Exercise material Block Start

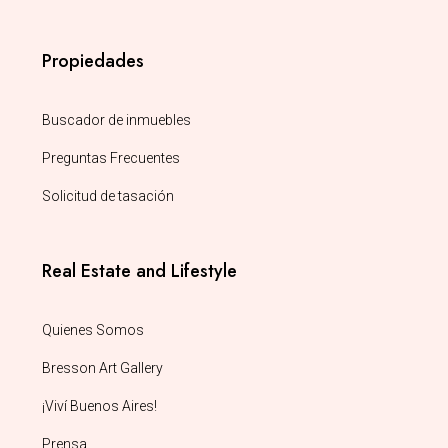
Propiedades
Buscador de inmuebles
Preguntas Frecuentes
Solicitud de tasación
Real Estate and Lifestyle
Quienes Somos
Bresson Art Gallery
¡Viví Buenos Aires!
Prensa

Exercise material Block End
Exercise material Block Start

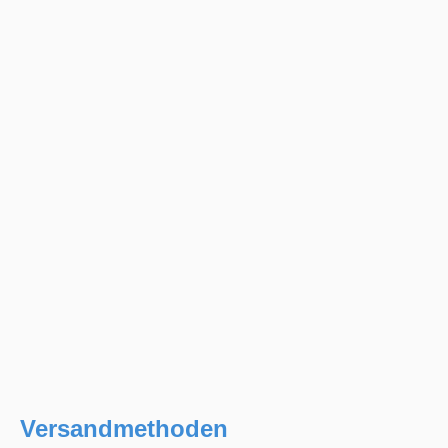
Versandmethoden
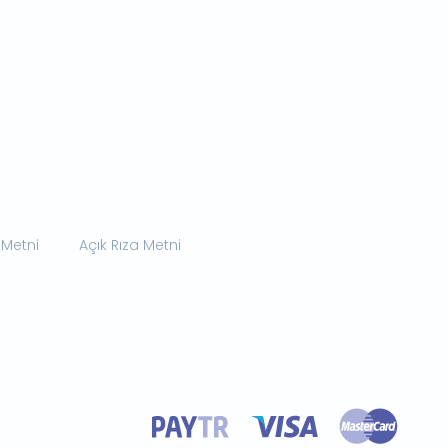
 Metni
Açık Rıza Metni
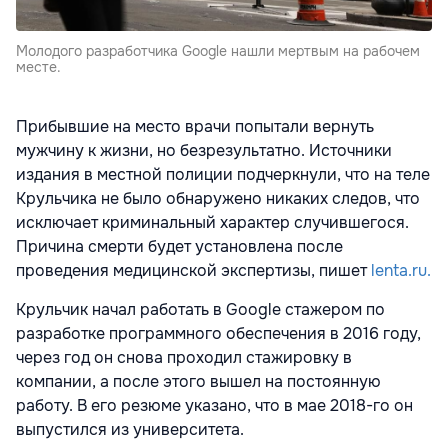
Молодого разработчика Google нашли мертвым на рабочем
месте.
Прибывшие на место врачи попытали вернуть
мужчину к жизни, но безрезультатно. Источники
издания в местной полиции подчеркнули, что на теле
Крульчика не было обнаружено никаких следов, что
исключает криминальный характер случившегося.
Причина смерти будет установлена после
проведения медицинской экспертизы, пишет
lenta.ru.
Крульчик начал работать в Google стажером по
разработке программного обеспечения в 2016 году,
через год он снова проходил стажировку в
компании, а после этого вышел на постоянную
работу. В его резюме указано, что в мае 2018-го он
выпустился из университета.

Exercise material Block End

_Problem description_
From the listing above, repeat exactly the lines starting at the line that includes "мужчину к жизни, но безрезультатно. Источники" and ending at the line that includes "Причина смерти будет установлена после", with nothing outside that span.

_Result for this exercise_
мужчину к жизни, но безрезультатно. Источники
издания в местной полиции подчеркнули, что на теле
Крульчика не было обнаружено никаких следов, что
исключает криминальный характер случившегося.
Причина смерти будет установлена после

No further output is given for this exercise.